Task item
Copy all entries exactly, and wherever an entry holds a picture, leave that picture out.

Record extracts Block Start

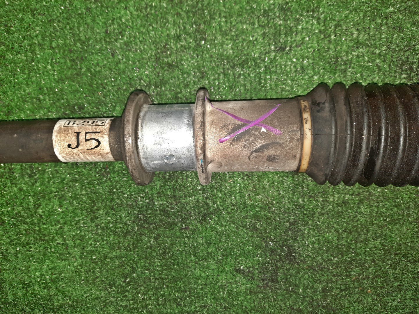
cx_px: 210
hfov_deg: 69.4
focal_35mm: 25
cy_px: 157
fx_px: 303
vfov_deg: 54.9
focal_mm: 4.6
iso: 324
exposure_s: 1/25
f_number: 2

Record extracts Block End

Reply
cx_px: 210
hfov_deg: 69.4
focal_35mm: 25
cy_px: 157
fx_px: 303
vfov_deg: 54.9
focal_mm: 4.6
iso: 324
exposure_s: 1/25
f_number: 2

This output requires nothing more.